Data records

┄┄┄┄┄┄┄┄┄┄┄┄┄┄┄┄┄┄┄┄

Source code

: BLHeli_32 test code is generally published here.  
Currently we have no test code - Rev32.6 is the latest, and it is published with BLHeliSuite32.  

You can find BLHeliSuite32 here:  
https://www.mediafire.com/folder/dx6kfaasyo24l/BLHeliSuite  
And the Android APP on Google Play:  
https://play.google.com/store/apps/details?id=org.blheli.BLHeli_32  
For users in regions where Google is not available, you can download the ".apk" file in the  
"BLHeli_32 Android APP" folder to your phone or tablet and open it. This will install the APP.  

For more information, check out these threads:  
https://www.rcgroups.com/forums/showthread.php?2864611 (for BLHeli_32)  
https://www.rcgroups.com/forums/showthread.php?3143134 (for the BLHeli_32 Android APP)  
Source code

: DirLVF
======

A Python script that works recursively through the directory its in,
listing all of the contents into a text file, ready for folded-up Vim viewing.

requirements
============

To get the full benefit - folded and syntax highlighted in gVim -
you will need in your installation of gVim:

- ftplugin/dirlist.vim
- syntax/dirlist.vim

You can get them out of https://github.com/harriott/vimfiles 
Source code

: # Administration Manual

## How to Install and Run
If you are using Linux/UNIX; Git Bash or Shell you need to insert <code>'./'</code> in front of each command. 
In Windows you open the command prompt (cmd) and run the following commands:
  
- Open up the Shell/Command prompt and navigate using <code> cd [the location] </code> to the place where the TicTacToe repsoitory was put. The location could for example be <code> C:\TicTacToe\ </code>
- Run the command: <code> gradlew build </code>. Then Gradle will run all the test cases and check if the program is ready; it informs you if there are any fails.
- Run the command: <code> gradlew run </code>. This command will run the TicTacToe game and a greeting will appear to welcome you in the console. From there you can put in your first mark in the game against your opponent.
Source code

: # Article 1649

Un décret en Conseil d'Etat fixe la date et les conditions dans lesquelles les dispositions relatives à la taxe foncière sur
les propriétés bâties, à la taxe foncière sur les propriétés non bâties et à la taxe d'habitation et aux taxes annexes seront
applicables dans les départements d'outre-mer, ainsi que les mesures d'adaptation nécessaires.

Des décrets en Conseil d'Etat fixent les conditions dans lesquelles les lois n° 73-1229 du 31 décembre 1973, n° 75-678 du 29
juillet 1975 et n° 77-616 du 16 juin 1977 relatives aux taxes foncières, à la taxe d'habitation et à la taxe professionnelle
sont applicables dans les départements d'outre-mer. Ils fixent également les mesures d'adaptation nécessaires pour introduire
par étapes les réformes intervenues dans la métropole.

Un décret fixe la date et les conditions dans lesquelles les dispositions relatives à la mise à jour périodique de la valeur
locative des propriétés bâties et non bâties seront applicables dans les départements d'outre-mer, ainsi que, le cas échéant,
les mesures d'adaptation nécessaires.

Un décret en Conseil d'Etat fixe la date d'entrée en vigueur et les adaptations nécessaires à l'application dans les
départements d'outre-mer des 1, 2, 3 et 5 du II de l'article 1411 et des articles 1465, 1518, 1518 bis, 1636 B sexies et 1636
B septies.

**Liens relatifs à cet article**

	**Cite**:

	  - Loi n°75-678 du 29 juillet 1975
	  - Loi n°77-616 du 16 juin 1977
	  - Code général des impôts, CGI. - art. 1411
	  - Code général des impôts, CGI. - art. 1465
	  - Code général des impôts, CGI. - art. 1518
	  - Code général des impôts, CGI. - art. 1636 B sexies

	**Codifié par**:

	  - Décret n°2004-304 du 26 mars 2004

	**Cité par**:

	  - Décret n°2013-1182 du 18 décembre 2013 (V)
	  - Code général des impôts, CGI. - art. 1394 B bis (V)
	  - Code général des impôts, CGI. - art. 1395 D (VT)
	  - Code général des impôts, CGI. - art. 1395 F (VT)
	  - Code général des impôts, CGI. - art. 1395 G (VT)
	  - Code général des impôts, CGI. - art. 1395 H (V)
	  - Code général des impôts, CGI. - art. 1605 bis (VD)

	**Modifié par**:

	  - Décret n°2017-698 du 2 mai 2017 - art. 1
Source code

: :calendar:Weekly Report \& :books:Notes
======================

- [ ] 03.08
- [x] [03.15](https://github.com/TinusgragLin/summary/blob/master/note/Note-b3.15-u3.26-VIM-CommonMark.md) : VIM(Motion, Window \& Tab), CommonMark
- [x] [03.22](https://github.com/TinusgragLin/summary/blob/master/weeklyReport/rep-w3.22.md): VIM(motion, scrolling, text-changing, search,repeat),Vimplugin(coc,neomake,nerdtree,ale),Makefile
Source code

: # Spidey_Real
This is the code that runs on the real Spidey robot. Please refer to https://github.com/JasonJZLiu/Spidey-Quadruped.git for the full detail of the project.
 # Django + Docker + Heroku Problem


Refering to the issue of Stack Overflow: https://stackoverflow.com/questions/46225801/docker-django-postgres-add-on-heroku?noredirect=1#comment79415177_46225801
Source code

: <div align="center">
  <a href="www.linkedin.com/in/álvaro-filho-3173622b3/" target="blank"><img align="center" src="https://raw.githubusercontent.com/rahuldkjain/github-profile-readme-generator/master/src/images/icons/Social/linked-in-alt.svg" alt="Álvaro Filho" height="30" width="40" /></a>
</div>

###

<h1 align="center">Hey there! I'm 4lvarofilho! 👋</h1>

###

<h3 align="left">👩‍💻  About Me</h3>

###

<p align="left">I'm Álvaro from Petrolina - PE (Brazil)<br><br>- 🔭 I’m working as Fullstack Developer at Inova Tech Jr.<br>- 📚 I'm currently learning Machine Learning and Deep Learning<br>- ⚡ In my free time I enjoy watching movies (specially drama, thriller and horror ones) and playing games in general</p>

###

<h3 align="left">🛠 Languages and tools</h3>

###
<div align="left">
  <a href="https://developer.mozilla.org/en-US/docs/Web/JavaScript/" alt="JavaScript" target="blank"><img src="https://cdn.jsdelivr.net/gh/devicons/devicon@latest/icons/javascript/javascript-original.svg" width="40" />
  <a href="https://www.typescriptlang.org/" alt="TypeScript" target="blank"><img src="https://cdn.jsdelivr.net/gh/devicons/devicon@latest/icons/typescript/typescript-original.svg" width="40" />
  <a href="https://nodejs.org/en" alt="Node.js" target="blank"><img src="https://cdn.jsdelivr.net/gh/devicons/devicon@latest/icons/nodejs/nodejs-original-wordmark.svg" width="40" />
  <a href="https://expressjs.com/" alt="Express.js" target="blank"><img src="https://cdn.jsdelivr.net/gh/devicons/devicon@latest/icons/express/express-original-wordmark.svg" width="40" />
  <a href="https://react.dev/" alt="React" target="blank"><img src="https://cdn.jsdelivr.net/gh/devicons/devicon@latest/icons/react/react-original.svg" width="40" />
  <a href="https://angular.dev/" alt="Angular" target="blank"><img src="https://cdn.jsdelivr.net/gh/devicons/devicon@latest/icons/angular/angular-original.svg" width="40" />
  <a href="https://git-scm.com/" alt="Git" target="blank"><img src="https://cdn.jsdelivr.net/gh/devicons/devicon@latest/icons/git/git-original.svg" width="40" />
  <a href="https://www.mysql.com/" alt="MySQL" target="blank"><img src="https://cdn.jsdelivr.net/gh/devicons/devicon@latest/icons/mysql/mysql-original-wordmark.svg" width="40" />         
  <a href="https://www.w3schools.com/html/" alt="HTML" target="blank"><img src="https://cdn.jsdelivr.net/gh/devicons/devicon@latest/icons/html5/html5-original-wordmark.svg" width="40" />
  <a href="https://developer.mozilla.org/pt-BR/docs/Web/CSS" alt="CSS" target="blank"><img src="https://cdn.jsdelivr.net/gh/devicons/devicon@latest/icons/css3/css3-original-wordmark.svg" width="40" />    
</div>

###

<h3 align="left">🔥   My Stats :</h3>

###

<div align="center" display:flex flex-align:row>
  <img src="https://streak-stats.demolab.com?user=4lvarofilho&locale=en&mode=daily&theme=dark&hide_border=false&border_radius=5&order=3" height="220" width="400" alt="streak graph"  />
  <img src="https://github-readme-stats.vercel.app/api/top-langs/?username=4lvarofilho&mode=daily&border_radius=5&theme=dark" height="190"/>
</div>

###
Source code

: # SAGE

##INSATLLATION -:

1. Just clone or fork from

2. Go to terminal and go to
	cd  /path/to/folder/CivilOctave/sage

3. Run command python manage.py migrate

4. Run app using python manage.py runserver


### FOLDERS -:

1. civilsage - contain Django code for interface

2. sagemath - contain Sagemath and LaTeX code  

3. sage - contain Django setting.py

┄┄┄┄┄┄┄┄┄┄┄┄┄┄┄┄┄┄┄┄

Would you output, from the records above, exactly the run of lines that starts at the line containing "- Run the command: <code> gradlew build" and ends at the line containing "Un décret fixe", and only that run?

- Run the command: <code> gradlew build </code>. Then Gradle will run all the test cases and check if the program is ready; it informs you if there are any fails.
- Run the command: <code> gradlew run </code>. This command will run the TicTacToe game and a greeting will appear to welcome you in the console. From there you can put in your first mark in the game against your opponent.
Source code

: # Article 1649

Un décret en Conseil d'Etat fixe la date et les conditions dans lesquelles les dispositions relatives à la taxe foncière sur
les propriétés bâties, à la taxe foncière sur les propriétés non bâties et à la taxe d'habitation et aux taxes annexes seront
applicables dans les départements d'outre-mer, ainsi que les mesures d'adaptation nécessaires.

Des décrets en Conseil d'Etat fixent les conditions dans lesquelles les lois n° 73-1229 du 31 décembre 1973, n° 75-678 du 29
juillet 1975 et n° 77-616 du 16 juin 1977 relatives aux taxes foncières, à la taxe d'habitation et à la taxe professionnelle
sont applicables dans les départements d'outre-mer. Ils fixent également les mesures d'adaptation nécessaires pour introduire
par étapes les réformes intervenues dans la métropole.

Un décret fixe la date et les conditions dans lesquelles les dispositions relatives à la mise à jour périodique de la valeur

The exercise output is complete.